Special Commentary: Labor Day 2009
Sep 7th, 2009 | By Dawn Rivers Baker | Category: SpecialsHave you ever noticed that we have emerged from recession to ‘jobless recovery’ in every economic downturn the U.S. has suffered since 1990? Indeed, the ‘jobless recovery’ is becoming the norm.
Economists speculate that perhaps productivity has generally increased to the point that our economy can drag itself out of a recession, with businesses ramping up production but without the need to hire new workers to meet pent up demand.
Another change that seemed to have caught conventional economists by surprise was that those productivity increases did not result in wage increases.
So, out of the 1990s and into the 21st century, we seem to have an economy that creates fewer jobs for lower wages, and even our benefits packages are costing us more.
This is supposed to get it done for American workers.
And yet, over the same period in which traditional 20th century sources of jobs have largely dried up, you can’t help noticing that there has been a positive explosion of new nonemployer businesses.
From 14.3 million in 1992 (74% of U.S. firms) to 21.7 million in 2007, fifteen years later.
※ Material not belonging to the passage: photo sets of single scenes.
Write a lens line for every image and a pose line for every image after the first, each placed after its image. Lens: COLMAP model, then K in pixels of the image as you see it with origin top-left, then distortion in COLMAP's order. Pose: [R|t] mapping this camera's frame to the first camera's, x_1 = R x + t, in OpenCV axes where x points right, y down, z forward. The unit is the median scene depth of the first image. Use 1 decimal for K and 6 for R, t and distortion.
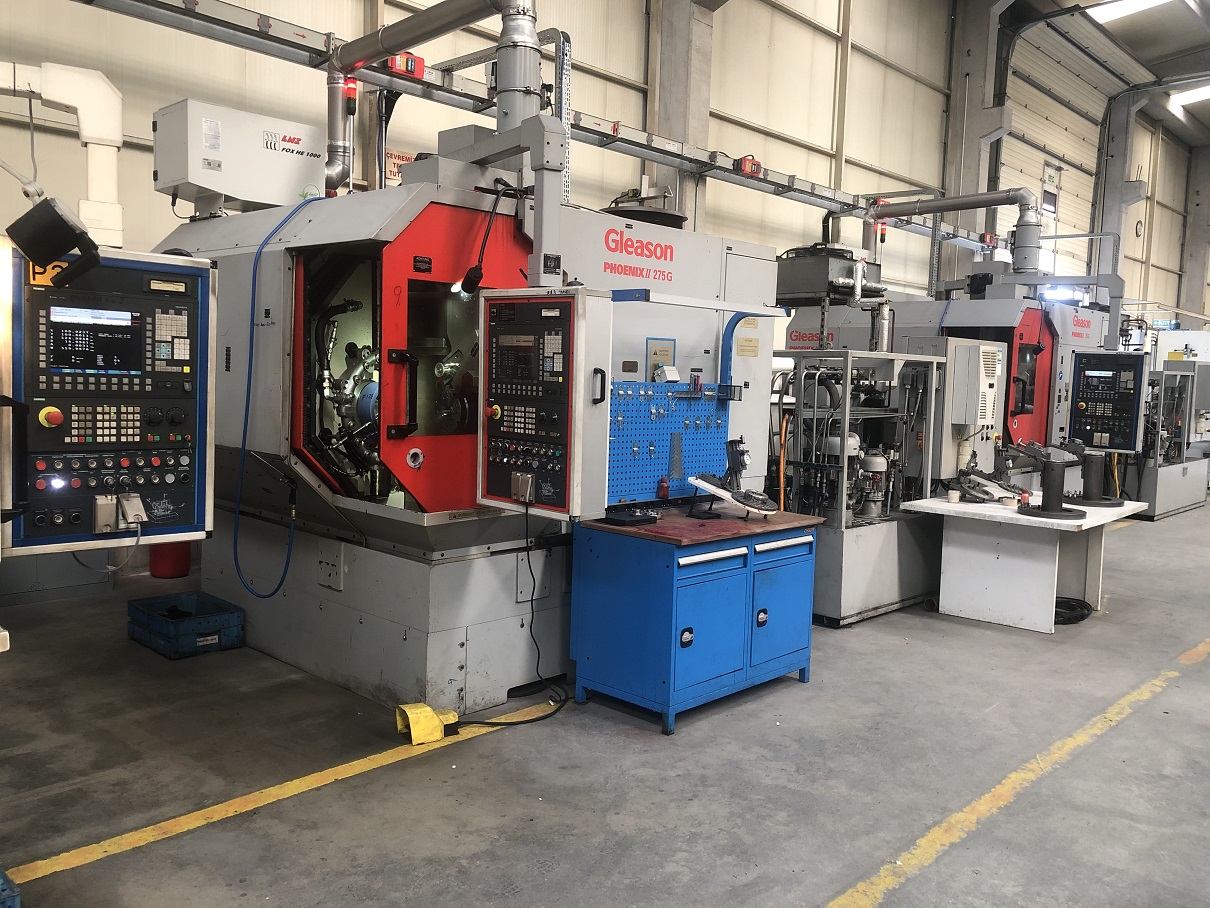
lens RADIAL K [[985.6, 0, 605.0], [0, 985.6, 454.0], [0, 0, 1]] dist [0.010977, 0.001582]
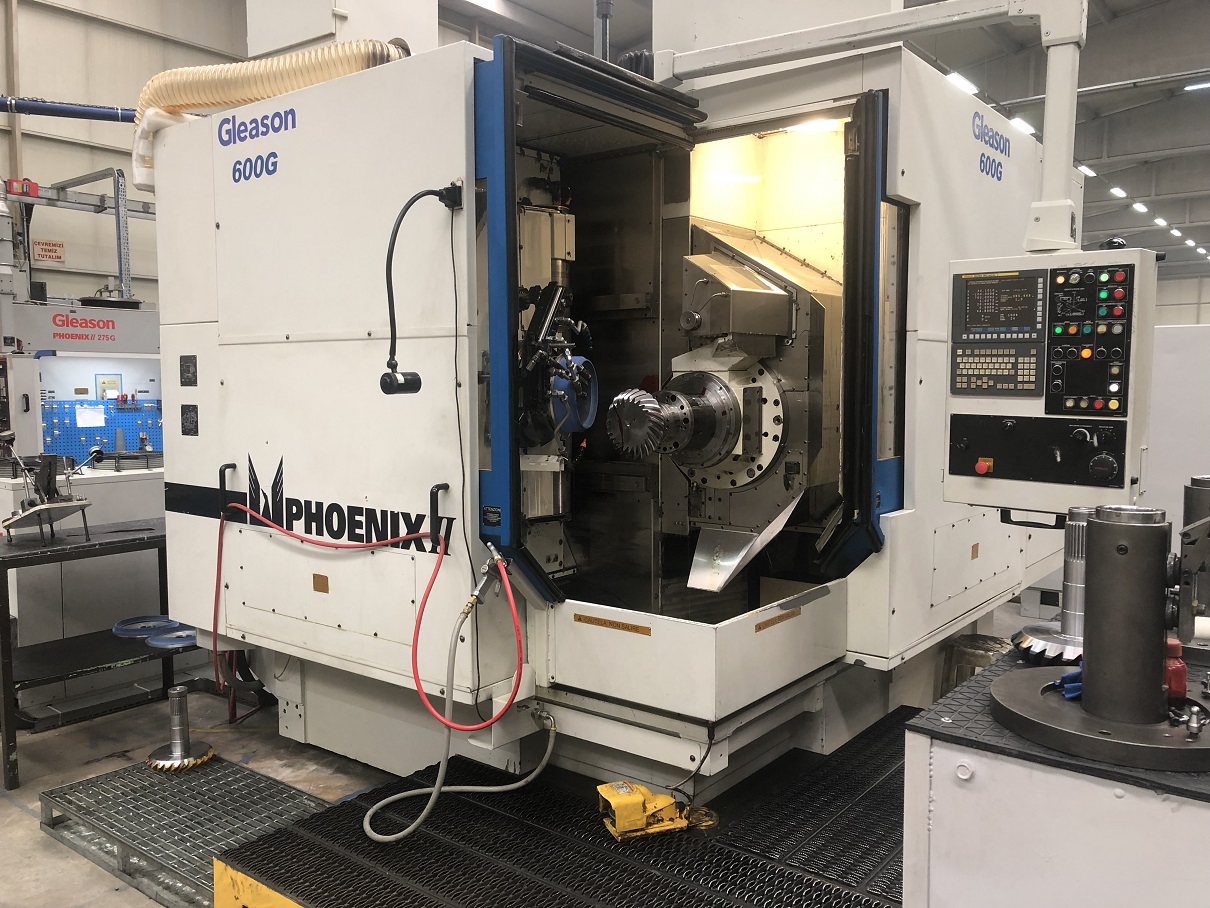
lens RADIAL K [[976.5, 0, 605.0], [0, 976.5, 454.0], [0, 0, 1]] dist [0.006992, 0.010500]
pose [[0.994715, -0.043038, 0.093215, 0.809168], [0.044178, 0.998972, -0.010193, 0.083371], [-0.092680, 0.014257, 0.995594, -0.835402]]
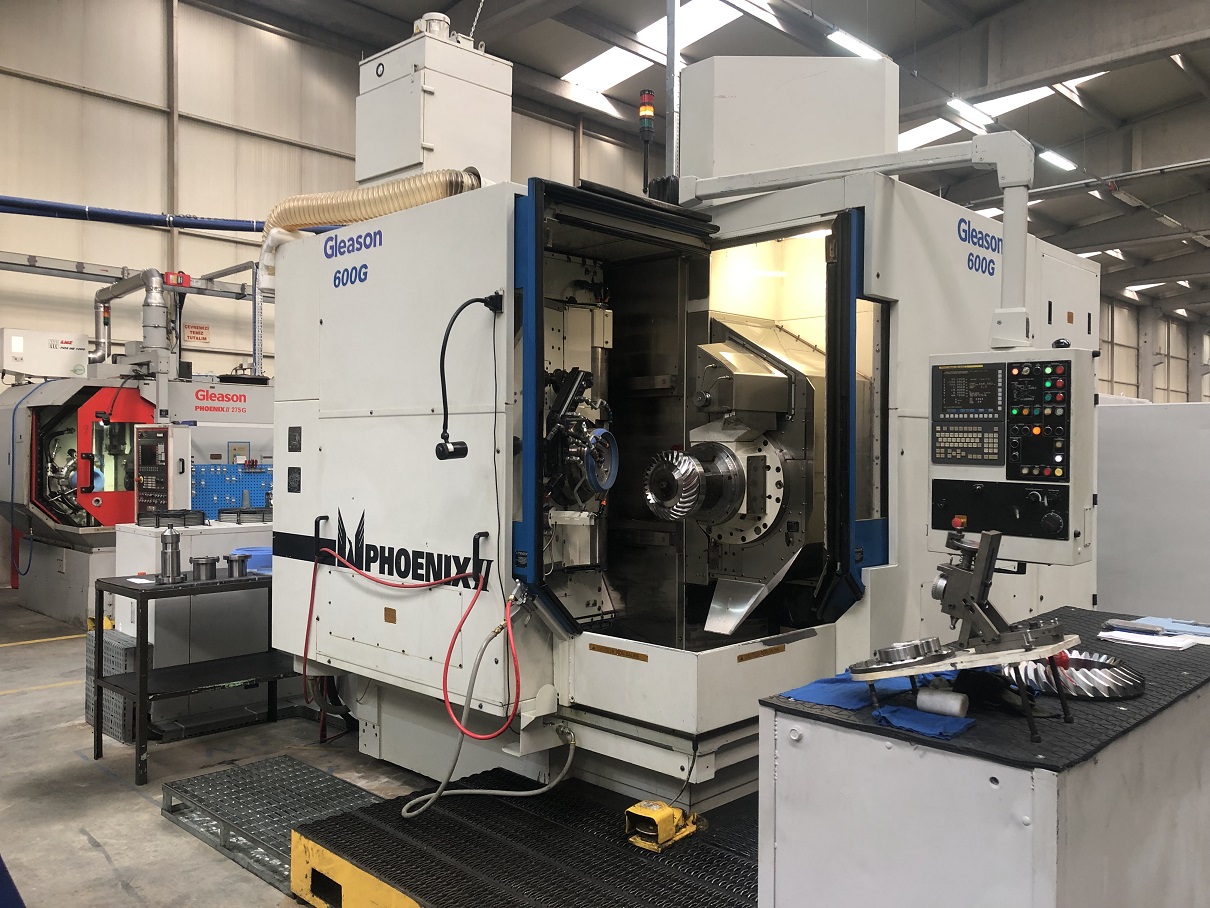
lens RADIAL K [[966.5, 0, 605.0], [0, 966.5, 454.0], [0, 0, 1]] dist [0.011542, -0.003472]
pose [[0.999465, -0.028321, -0.016379, 0.872464], [0.026809, 0.995925, -0.086104, 0.098170], [0.018751, 0.085619, 0.996152, -0.961595]]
They have increased in number by 51.7%; employer firms don’t even come close.
If these trends continue, then it would appear that we are on the cusp of a fairly gigantic shift in the way individuals interact with the production end of the economy.
I hope this special commentary provides a little food for thought, to go along with the backyard barbecue, and I hope you enjoyed your last weekend holiday of the summer!